▸ WHAT THE EXERCISE ASKS: Every single record below is to be reproduced exactly.

▬▬▬▬▬▬

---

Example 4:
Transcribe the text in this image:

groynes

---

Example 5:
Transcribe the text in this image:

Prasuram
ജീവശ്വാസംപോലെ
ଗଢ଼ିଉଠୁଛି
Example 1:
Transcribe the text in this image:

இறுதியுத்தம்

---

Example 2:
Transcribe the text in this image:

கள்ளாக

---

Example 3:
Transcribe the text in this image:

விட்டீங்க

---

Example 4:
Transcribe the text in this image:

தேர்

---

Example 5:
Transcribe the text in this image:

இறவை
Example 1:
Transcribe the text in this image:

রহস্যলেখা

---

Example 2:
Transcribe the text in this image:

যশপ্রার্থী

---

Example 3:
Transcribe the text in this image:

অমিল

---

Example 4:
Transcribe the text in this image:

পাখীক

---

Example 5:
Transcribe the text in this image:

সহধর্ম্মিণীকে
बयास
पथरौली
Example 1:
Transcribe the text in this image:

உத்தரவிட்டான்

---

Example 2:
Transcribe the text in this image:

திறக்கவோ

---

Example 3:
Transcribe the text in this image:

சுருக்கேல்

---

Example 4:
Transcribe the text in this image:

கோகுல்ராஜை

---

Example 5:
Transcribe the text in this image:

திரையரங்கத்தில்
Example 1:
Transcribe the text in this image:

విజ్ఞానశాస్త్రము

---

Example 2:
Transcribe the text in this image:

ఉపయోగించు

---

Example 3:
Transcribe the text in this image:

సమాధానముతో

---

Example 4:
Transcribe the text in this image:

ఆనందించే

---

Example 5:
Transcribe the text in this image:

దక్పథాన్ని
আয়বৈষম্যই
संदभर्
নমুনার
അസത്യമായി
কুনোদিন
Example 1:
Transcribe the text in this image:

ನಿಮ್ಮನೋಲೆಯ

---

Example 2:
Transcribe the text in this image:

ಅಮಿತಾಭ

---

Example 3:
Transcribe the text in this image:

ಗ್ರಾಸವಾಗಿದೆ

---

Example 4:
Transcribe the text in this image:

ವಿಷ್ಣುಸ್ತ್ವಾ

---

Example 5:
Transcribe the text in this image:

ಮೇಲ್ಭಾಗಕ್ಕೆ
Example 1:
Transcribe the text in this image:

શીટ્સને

▬▬▬▬▬▬

▸ TASK RESULT:
---

Example 4:
Transcribe the text in this image:

groynes

---

Example 5:
Transcribe the text in this image:

Prasuram
ജീവശ്വാസംപോലെ
ଗଢ଼ିଉଠୁଛି
Example 1:
Transcribe the text in this image:

இறுதியுத்தம்

---

Example 2:
Transcribe the text in this image:

கள்ளாக

---

Example 3:
Transcribe the text in this image:

விட்டீங்க

---

Example 4:
Transcribe the text in this image:

தேர்

---

Example 5:
Transcribe the text in this image:

இறவை
Example 1:
Transcribe the text in this image:

রহস্যলেখা

---

Example 2:
Transcribe the text in this image:

যশপ্রার্থী

---

Example 3:
Transcribe the text in this image:

অমিল

---

Example 4:
Transcribe the text in this image:

পাখীক

---

Example 5:
Transcribe the text in this image:

সহধর্ম্মিণীকে
बयास
पथरौली
Example 1:
Transcribe the text in this image:

உத்தரவிட்டான்

---

Example 2:
Transcribe the text in this image:

திறக்கவோ

---

Example 3:
Transcribe the text in this image:

சுருக்கேல்

---

Example 4:
Transcribe the text in this image:

கோகுல்ராஜை

---

Example 5:
Transcribe the text in this image:

திரையரங்கத்தில்
Example 1:
Transcribe the text in this image:

విజ్ఞానశాస్త్రము

---

Example 2:
Transcribe the text in this image:

ఉపయోగించు

---

Example 3:
Transcribe the text in this image:

సమాధానముతో

---

Example 4:
Transcribe the text in this image:

ఆనందించే

---

Example 5:
Transcribe the text in this image:

దక్పథాన్ని
আয়বৈষম্যই
संदभर्
নমুনার
അസത്യമായി
কুনোদিন
Example 1:
Transcribe the text in this image:

ನಿಮ್ಮನೋಲೆಯ

---

Example 2:
Transcribe the text in this image:

ಅಮಿತಾಭ

---

Example 3:
Transcribe the text in this image:

ಗ್ರಾಸವಾಗಿದೆ

---

Example 4:
Transcribe the text in this image:

ವಿಷ್ಣುಸ್ತ್ವಾ

---

Example 5:
Transcribe the text in this image:

ಮೇಲ್ಭಾಗಕ್ಕೆ
Example 1:
Transcribe the text in this image:

શીટ્સને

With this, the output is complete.